Return the items from the line with "Reading right to" up to and including the line with "True or false: best", copying each line as it appears. Leave the pictures out of your answer.

# [PROVIDED DATA]
»»

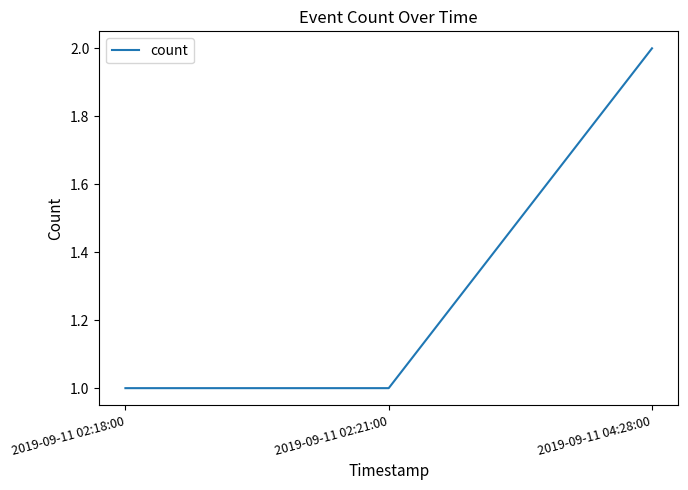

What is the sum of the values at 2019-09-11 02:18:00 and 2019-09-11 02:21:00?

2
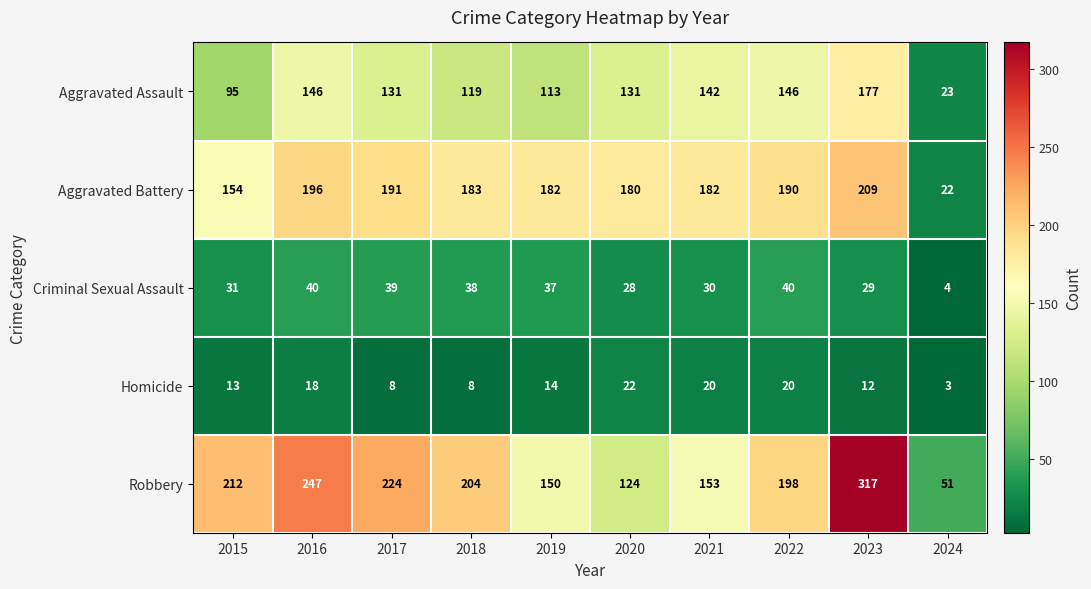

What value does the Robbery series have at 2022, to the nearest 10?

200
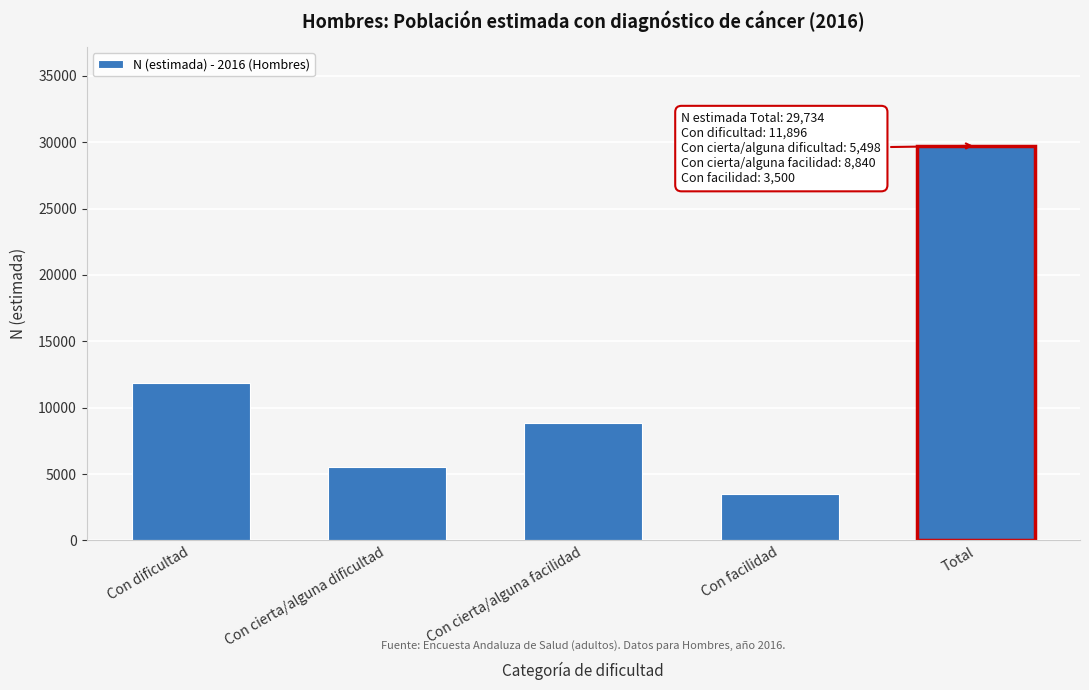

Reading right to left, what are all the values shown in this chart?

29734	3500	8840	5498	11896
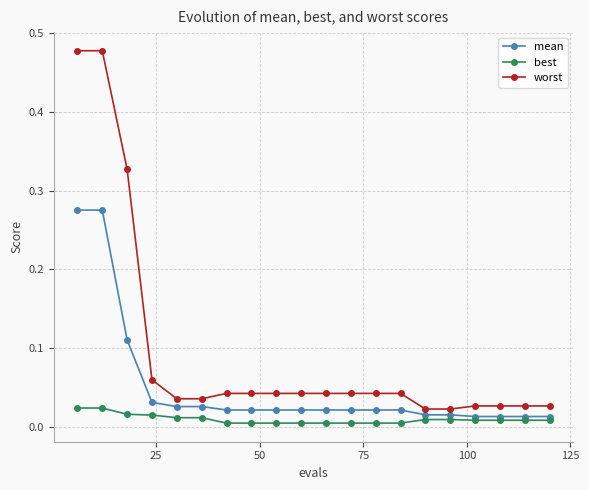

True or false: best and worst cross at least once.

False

««
»»

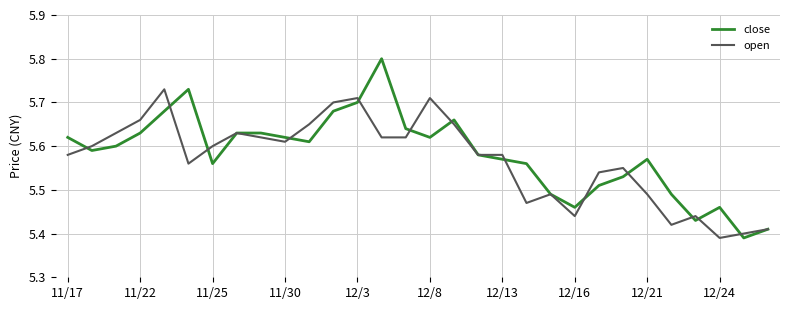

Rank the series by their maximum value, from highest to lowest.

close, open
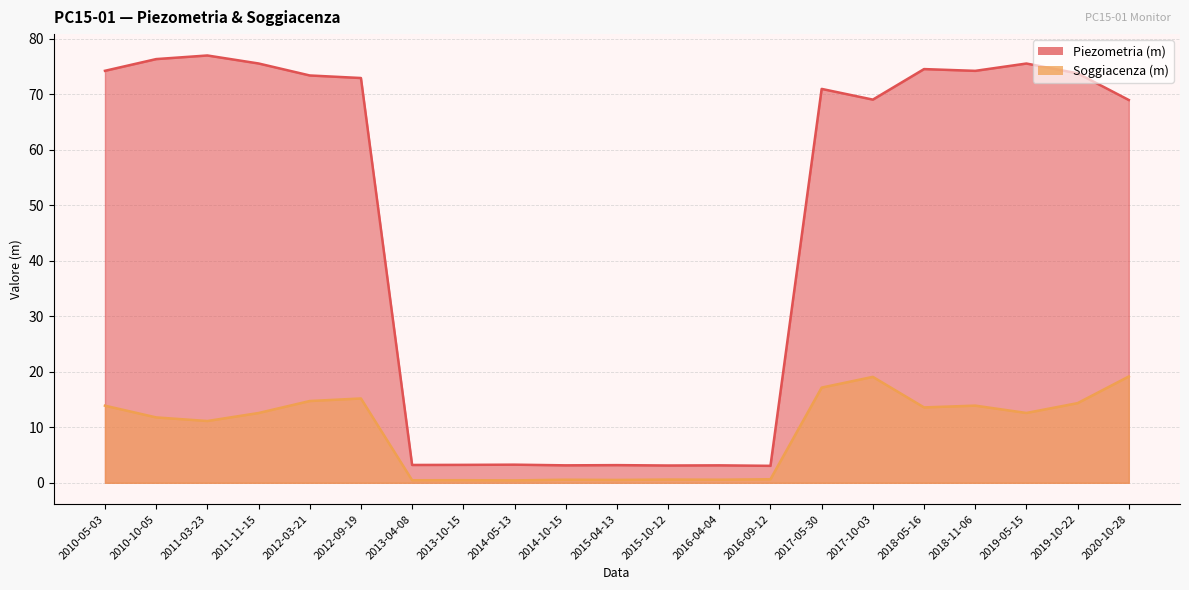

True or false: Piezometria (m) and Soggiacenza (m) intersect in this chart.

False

««
»»

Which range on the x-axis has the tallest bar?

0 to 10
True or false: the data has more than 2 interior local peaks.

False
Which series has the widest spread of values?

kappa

««

# [RESPONSE TO THE TASK]
Reading right to left, what are all the values shown in this chart?

29734	3500	8840	5498	11896

True or false: best and worst cross at least once.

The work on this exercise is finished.